> _Your task_: Return every line in the records below that contains the string "tape". The match is case-sensitive.

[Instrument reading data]
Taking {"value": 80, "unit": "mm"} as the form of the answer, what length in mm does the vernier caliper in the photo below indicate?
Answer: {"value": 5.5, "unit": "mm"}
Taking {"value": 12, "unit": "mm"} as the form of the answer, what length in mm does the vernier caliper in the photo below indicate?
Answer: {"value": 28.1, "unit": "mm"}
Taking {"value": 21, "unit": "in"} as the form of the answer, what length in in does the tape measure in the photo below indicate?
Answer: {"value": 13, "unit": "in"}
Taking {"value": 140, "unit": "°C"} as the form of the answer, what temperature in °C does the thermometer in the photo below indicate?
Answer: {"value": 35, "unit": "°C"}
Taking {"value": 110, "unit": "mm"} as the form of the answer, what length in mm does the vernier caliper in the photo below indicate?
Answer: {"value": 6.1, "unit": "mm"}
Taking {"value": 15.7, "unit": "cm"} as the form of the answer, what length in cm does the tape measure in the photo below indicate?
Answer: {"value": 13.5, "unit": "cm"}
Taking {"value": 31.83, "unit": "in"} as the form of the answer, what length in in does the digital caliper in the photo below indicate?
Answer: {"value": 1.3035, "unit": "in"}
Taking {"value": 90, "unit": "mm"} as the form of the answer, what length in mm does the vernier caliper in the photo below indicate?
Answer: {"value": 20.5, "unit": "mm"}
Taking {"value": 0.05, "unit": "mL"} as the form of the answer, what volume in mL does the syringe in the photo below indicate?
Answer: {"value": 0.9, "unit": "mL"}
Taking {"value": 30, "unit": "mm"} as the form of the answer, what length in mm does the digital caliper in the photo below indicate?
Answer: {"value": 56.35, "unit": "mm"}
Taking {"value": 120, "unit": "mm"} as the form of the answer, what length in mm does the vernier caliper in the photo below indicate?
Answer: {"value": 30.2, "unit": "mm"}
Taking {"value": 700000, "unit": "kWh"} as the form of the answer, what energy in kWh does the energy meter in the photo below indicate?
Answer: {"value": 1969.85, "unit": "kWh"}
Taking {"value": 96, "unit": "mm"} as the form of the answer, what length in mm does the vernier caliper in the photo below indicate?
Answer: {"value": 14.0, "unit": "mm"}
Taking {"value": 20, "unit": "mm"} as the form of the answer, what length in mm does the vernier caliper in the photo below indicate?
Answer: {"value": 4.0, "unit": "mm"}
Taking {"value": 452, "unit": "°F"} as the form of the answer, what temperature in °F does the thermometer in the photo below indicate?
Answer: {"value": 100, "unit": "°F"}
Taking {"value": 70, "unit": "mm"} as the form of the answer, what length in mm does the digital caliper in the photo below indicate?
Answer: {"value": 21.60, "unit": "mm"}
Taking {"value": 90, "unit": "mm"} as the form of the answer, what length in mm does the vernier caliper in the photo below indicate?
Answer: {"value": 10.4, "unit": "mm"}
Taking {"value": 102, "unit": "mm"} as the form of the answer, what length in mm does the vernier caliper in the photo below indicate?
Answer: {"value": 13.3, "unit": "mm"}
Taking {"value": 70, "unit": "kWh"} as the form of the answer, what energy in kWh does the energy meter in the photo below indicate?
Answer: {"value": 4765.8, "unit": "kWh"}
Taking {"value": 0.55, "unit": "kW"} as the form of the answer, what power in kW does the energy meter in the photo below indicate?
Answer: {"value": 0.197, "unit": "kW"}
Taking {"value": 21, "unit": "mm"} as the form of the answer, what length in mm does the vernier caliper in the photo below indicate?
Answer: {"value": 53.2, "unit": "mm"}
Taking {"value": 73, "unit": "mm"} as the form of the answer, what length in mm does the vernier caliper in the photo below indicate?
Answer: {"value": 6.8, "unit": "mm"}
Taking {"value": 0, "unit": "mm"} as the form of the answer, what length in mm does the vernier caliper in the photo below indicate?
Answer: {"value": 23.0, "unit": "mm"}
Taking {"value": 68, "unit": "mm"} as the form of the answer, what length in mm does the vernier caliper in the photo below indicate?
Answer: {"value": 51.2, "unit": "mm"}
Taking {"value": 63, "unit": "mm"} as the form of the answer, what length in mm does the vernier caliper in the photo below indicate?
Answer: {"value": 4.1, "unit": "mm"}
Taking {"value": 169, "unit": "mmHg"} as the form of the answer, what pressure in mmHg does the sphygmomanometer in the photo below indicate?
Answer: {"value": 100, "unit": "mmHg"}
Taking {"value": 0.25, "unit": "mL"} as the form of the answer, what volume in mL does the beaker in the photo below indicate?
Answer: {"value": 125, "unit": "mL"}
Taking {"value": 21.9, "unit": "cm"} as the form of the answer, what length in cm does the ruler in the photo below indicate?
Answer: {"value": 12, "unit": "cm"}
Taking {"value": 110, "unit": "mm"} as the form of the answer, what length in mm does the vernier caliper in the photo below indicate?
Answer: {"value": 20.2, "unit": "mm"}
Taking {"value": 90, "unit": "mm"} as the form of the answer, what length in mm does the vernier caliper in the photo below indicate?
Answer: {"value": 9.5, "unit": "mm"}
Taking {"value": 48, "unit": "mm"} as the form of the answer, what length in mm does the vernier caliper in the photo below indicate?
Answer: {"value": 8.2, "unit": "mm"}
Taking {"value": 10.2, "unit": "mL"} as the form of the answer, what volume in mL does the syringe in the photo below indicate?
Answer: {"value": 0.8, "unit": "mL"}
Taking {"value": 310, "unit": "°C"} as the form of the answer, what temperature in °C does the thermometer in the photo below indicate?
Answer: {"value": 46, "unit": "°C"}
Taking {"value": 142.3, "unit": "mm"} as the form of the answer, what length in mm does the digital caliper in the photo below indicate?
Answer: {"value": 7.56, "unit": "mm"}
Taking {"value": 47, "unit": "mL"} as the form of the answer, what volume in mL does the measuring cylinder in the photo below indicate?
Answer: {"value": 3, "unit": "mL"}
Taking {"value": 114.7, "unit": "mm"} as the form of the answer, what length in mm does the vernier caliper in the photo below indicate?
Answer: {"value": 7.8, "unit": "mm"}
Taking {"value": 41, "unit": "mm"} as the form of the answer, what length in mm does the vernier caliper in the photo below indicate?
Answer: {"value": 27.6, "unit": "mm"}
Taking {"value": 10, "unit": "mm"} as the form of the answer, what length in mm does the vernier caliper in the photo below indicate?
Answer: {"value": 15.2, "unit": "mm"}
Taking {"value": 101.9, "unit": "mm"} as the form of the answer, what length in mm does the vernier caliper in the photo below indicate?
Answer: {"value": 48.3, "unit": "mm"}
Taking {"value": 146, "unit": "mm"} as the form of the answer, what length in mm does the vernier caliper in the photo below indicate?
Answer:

> _Response box_:
Taking {"value": 21, "unit": "in"} as the form of the answer, what length in in does the tape measure in the photo below indicate?
Taking {"value": 15.7, "unit": "cm"} as the form of the answer, what length in cm does the tape measure in the photo below indicate?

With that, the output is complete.